• **Source**
I am moving you over to the game forum. We will see if they can help you.


----------



## SolidMGSnake (Jul 23, 2005)

Ok I think I might know what the problem is cause when I checked out the ethernet cord and part of it was sqaushed under my desktop =\ flat as a pancake.. So I knew right away this had to be it.. I tried unflattening it to see if there a difference in latency in my games. Counter Strike: Source still lags but when I tried out Battlefield 2 and it seemed to stabilize keeping a 90-100 ping maybe a bit higher but it certainly was normal. I remember though being it lower before so the cord must still be damaged perhaps.. I'll need to get another one and if thats not the problem then I dont know.. some of you guys need to help me out.


----------



## Fr4665 (Nov 18, 2004)

just to verify, the ping is the connection time that it takes your computer to send packets to the server, its mesured in milleseconds. 99-100 ping is pretty high, try to find a closer server you should be able to find ones in your area with like 30 ping.

to source, make sure the developers console is enabled in the options. once that is done press the ` key and type in these commands and change some numbers and maybe youll get an improvement these are the commands: rate 9999 cl_cmdrate 101 cl_updaterate 101 

some other comman number afterfixes, for the rate 20000 for the cmdrate 30 for the updaterate 20. just play around with those numbers and you might see an improvement an comman fix it all is the rate set to 9999


----------



## SolidMGSnake (Jul 23, 2005)

• **Exercise set**
(1) Answer these from the forum thread:
(a) Where had part of the ethernet cord been squashed?
(b) What ping did Battlefield 2 keep after the cord was unflattened?
(c) In what unit is ping measured?
(2) Reproduce the part of the forum thread starting at "## Fr4665 (Nov" and ending at "like 30 ping.".
The listing that comes next is separate material and has no connection to the forum thread.

• **Listed entries**
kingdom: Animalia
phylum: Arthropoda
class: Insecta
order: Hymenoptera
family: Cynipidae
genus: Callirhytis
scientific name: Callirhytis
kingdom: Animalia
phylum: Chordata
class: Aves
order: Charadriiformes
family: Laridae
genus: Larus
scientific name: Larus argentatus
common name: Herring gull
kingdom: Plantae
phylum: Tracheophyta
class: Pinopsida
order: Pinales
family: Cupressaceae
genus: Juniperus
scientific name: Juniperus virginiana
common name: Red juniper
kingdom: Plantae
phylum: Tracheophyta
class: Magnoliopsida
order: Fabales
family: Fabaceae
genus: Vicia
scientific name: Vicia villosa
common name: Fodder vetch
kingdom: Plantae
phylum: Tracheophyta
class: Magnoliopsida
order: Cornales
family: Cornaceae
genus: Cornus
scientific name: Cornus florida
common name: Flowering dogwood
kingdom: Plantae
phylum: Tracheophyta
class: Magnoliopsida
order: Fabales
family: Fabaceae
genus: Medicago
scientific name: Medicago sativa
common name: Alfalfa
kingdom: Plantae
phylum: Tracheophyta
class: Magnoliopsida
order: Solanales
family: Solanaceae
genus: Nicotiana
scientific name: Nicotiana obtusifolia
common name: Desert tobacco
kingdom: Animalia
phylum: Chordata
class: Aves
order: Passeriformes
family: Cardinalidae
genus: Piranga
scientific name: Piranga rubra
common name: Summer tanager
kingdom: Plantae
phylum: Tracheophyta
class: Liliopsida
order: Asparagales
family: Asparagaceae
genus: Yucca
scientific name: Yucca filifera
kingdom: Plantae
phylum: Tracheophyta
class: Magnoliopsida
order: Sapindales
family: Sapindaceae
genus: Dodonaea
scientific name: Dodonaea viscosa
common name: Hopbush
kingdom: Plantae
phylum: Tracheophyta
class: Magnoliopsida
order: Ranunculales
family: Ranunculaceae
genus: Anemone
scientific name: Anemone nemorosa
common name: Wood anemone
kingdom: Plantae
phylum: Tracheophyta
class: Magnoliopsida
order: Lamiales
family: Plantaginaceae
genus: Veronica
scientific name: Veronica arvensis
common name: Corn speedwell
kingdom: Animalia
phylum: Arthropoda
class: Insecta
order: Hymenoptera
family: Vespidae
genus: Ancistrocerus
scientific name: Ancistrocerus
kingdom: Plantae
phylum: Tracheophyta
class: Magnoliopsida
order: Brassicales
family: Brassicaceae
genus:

• **Exercise responses**
(1)
(a) Under the desktop.
(b) A 90-100 ping, maybe a bit higher.
(c) Milliseconds.

(2)
## Fr4665 (Nov 18, 2004)

just to verify, the ping is the connection time that it takes your computer to send packets to the server, its mesured in milleseconds. 99-100 ping is pretty high, try to find a closer server you should be able to find ones in your area with like 30 ping.